Given records START

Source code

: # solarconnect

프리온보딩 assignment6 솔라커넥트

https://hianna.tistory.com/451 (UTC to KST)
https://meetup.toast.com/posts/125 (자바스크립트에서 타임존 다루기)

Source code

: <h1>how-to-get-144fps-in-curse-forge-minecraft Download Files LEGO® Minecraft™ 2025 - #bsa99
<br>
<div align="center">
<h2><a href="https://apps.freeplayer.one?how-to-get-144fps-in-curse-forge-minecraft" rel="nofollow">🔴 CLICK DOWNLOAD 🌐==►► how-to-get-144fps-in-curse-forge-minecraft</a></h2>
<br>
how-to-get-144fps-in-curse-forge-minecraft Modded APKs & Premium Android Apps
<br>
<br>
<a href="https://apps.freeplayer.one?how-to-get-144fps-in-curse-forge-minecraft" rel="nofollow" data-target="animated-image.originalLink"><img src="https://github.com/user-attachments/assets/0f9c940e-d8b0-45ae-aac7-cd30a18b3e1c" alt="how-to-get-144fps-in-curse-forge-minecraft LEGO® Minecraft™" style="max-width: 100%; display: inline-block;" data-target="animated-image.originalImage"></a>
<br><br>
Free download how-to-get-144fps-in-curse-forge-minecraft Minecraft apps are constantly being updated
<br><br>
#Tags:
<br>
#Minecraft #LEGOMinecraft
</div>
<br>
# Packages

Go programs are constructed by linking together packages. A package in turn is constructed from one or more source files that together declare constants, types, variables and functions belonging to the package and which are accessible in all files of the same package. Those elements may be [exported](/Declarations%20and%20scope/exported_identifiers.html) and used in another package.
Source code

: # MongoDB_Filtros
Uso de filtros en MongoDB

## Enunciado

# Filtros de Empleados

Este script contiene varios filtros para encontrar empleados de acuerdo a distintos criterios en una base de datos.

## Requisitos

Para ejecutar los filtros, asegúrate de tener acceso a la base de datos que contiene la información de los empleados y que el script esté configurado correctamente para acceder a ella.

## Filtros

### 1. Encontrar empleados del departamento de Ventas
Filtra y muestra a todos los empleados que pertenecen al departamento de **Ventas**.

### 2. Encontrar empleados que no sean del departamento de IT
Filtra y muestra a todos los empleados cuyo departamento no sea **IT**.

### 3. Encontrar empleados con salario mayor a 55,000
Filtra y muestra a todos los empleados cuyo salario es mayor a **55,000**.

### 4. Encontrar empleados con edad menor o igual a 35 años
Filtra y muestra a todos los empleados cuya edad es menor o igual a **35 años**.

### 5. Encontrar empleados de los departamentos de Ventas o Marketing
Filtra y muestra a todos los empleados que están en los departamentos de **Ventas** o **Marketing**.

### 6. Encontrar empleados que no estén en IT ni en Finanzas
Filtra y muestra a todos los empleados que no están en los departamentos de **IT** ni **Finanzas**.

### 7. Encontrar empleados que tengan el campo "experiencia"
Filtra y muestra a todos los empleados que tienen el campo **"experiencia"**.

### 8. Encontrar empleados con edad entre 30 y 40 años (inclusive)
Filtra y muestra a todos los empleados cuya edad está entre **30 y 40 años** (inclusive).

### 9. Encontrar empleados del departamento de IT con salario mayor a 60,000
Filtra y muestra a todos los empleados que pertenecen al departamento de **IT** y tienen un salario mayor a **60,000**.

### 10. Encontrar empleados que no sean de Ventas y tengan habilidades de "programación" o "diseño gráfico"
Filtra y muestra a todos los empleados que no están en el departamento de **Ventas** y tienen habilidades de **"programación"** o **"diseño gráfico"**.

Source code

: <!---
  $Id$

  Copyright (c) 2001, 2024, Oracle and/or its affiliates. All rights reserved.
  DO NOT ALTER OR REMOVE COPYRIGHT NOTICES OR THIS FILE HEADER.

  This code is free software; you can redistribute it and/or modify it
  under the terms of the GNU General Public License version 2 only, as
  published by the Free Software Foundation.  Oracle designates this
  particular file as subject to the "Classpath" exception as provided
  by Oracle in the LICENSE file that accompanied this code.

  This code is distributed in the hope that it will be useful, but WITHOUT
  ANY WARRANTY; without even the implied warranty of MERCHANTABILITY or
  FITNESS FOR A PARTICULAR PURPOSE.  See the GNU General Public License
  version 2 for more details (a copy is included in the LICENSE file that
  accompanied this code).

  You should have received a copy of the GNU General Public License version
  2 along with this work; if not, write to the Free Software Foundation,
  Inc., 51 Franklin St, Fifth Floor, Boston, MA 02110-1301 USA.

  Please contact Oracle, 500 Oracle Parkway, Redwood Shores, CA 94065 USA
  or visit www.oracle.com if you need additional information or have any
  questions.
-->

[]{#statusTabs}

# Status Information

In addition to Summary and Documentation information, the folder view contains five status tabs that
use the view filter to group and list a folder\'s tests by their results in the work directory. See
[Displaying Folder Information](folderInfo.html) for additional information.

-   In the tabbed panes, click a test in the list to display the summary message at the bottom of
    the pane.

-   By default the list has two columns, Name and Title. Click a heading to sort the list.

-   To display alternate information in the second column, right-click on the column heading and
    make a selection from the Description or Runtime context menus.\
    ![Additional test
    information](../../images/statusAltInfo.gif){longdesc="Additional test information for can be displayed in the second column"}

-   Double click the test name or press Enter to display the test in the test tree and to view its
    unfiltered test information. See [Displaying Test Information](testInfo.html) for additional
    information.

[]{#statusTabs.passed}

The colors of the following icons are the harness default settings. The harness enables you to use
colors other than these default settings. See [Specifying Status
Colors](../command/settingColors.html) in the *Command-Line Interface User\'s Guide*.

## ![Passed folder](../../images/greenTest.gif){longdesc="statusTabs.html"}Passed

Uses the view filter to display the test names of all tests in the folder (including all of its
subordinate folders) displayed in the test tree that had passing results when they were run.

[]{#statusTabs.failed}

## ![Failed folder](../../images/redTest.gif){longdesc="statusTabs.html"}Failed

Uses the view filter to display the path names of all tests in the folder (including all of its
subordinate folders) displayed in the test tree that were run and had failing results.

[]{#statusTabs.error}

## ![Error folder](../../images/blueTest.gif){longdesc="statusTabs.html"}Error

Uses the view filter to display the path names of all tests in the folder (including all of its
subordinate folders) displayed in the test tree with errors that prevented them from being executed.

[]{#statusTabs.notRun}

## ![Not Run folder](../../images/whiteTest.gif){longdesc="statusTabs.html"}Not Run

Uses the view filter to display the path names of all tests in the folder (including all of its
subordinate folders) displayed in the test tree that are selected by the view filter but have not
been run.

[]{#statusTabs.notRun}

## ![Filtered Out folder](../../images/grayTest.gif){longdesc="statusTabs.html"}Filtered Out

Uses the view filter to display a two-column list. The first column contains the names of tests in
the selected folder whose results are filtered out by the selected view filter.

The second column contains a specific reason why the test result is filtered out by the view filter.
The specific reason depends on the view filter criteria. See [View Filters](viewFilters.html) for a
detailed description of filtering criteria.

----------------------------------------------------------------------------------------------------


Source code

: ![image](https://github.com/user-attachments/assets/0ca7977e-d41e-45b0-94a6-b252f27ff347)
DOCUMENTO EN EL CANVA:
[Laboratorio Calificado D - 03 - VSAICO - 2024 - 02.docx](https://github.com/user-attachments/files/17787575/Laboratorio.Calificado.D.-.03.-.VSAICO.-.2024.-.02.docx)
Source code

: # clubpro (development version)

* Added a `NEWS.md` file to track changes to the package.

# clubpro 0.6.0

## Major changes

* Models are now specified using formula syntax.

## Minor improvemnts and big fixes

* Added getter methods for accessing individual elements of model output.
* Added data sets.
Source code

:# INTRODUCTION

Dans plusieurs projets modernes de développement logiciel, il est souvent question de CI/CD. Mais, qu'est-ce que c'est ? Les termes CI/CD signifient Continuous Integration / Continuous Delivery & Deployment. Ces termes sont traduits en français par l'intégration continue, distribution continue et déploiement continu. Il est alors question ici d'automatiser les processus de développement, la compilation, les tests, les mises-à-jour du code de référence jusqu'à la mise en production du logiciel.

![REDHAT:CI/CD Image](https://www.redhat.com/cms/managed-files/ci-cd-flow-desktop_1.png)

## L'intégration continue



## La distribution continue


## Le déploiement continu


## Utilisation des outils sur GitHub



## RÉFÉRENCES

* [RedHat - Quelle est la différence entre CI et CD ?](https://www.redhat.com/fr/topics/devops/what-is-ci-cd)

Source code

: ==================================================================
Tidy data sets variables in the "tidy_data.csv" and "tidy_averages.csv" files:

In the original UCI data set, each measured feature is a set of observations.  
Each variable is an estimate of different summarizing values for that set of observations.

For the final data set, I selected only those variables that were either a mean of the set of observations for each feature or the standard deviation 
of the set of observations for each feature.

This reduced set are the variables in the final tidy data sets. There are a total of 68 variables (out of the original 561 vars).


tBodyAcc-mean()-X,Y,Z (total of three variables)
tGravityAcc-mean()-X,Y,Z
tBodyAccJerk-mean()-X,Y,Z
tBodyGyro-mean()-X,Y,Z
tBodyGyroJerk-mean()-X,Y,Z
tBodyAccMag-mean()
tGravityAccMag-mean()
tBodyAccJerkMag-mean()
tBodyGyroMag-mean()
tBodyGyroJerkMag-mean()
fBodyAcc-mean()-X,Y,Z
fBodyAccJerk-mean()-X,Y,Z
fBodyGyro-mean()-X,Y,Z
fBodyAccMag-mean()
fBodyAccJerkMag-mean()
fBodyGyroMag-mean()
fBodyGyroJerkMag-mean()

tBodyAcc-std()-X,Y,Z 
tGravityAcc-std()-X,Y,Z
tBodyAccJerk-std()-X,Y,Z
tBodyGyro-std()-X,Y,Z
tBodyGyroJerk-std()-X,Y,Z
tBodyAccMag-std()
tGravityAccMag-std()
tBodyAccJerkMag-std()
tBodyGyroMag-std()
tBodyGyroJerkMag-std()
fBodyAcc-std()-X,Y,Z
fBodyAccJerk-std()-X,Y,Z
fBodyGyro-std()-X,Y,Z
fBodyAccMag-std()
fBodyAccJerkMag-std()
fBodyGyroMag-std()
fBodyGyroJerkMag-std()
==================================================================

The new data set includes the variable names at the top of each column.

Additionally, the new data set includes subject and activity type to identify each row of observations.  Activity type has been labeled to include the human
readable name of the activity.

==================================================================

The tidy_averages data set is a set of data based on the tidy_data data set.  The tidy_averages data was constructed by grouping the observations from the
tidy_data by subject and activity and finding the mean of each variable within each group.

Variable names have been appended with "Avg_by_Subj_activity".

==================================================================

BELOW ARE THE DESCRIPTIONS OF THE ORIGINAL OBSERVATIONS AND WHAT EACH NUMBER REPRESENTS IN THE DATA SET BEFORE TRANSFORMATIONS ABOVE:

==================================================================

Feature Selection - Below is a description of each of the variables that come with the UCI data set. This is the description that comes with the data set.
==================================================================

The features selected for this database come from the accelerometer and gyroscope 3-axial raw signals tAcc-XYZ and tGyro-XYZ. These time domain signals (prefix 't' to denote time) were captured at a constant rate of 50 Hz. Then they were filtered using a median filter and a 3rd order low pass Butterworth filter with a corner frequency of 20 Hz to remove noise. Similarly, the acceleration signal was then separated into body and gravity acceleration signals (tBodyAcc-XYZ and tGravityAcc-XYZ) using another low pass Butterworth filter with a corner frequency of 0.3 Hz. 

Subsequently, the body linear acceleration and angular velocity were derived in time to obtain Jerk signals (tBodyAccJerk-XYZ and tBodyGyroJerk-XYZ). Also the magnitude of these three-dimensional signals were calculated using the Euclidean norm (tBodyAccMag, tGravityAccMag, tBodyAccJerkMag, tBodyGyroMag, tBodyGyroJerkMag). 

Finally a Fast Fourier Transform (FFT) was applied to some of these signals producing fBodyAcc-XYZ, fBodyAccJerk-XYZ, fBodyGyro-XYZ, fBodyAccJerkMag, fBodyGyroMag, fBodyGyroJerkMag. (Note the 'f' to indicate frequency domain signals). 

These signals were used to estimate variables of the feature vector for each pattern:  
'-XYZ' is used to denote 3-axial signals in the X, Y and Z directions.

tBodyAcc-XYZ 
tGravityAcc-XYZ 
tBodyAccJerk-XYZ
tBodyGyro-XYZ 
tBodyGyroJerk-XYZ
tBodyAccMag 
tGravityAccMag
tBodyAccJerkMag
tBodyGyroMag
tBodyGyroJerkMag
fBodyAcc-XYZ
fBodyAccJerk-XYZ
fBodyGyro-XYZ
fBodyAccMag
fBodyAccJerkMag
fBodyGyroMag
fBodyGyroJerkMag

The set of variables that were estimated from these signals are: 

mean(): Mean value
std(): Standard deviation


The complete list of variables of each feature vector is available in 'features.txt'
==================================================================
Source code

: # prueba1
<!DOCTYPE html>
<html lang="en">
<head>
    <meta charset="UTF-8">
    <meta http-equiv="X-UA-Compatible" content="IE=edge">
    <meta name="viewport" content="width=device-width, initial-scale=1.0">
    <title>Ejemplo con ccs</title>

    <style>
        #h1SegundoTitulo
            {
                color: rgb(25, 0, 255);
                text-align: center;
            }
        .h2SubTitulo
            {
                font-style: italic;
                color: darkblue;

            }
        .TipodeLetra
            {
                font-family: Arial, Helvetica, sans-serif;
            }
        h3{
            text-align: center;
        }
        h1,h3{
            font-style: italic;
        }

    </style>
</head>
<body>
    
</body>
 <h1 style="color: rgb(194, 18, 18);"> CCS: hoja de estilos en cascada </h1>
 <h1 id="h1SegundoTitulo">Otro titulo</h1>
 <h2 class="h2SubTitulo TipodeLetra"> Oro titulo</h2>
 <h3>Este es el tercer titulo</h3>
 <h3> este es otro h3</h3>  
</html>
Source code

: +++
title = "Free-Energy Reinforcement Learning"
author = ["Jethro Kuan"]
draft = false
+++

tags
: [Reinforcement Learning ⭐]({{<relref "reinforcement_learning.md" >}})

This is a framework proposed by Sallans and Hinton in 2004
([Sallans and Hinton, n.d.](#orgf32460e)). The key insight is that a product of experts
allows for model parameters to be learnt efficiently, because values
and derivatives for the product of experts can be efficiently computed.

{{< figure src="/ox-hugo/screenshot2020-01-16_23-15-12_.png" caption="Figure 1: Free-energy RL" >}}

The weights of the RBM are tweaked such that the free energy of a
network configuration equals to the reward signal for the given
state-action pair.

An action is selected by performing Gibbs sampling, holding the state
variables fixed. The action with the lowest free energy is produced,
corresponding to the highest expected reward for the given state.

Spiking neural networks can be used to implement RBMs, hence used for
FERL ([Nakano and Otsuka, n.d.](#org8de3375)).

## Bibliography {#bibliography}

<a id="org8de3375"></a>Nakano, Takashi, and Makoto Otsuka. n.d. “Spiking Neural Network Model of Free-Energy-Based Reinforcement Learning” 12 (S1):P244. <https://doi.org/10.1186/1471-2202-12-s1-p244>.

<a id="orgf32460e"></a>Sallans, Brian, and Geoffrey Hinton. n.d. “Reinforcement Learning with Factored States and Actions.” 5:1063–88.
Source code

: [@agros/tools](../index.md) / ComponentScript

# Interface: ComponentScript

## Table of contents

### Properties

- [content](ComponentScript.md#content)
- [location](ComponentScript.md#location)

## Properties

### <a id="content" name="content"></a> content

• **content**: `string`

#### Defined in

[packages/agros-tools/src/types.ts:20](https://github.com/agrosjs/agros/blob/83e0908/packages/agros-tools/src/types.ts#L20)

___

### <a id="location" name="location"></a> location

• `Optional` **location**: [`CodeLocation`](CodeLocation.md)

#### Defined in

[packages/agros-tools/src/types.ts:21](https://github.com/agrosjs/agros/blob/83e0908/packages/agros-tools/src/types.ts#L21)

Given records END

**What is expected**
Looking at the listing above, which lines hold "efficiently"? Copy every such line.

**Response to this task**
allows for model parameters to be learnt efficiently, because values
and derivatives for the product of experts can be efficiently computed.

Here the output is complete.